Probability that a superintelligent AI is capable of extincting/subjugating humanity?

>99.9%. I don't see what reason we'd have to believe anything else. Alex raises a good point that it might take a few years, which could push it over the 2030 threshold. (Once it creates non-human servants extinction should be quite rapid, but it seems plausible that it would need time to create them.)

Without humanity solving alignment, probability that a superintelligent AI desires to extinct/subjugate humanity (or does so by accident/indifference)?

Depends a lot on whether you actually mean "does so by indifference" or "could do so by indifference".

You give a probably for LLMs achieving AGI, but how about probability that AGI results in recursive self-improvement? (Obviously there's a mundane sense in which AGI can contribute to AI research; do you think that's sufficient to produce superintelligence before 2030? Or is some sort of more direct self-modification necessary for superintelligence? If so, what is the probability that AGI will have or lead to that capability?)

Seems pretty high. There are lots of obvious things it could do; get access to more computing power, create slightly tweaked copies of itself, etc.
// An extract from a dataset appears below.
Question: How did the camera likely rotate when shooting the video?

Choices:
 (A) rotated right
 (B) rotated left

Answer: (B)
The latter two markets have very generous definitions of "success" that don't mean "we don't all die".

Like, ever?

I mean on the timeline relevant for this question and for your statement "We have absolutly no idea how to align an AI, so if [AI] reaches the point of recursive self-improvement we're doomed. (~98%.)". Saying that P(doom | self-improving AI) is 98% is a very strong statement about both the probability that AI is dangerous by default and our prospects for improving the situation. E.g. This implies that you think there's less than a 20% chance that we'll make enough progress to have a 10% chance of aligning an AI.

Certainly for those markets a YES resolution doesn't guarantee that we live, but I think a YES resolution indicates that we have a chance. Some spitball numbers for discussion:

  • if Superalignment succeeds according to Eliezer Yudkowsky, let's say we have 75% chance of aligning AI; then right now we have a 5% chance of aligning AI.

  • if Superalignment succeeds according to themselves, let's say we have a 40% chance of aligning AI; then right now we have a 10% chance of aligning AI.

  • if Superalignment makes a significant breakthrough, let's say we have a 5% chance of aligning AI; then right now we have a 4% chance of aligning AI.

I just made up some numbers, you may disagree. If you think Superalignment success means little or nothing for our ability to align AI then that's fine. But I think it's worth doing the calculations here for conservation of expected evidence!

Is that just an abstract probability, or do you think you're really living like you have a 50% chance of dying in 7 years? Are you saving for retirement?

@Joshua I'm not sure what an "abstract probability" would mean. I'm not saving for retirement, no. I generally eschew finance/health/other interventions that only have an effect in 15+ years.

predicted NO

I guess I'm trying to determine whether there's any "Belief in belief" going on here. Like many religious people claim to think that most of humanity will be tortured forever in the afterlife, but they don't behave like they really believe that.

So I figure if you can look at any of your life choices and see that they don't line up with a likely early death, you might adjust your estimated probability downwards rather than adjust your life choices.

But if you claim they're consistent, I'll think of another approach!

@Joshua I'd be more likely to adjust my life choices to match by beliefs, but regardless, knowing about such a contradiction would be very useful to me, so please point out any you think may exist!

(Note that I do definitely succumb to akrasia sometimes, which may lead to contradictory actions.)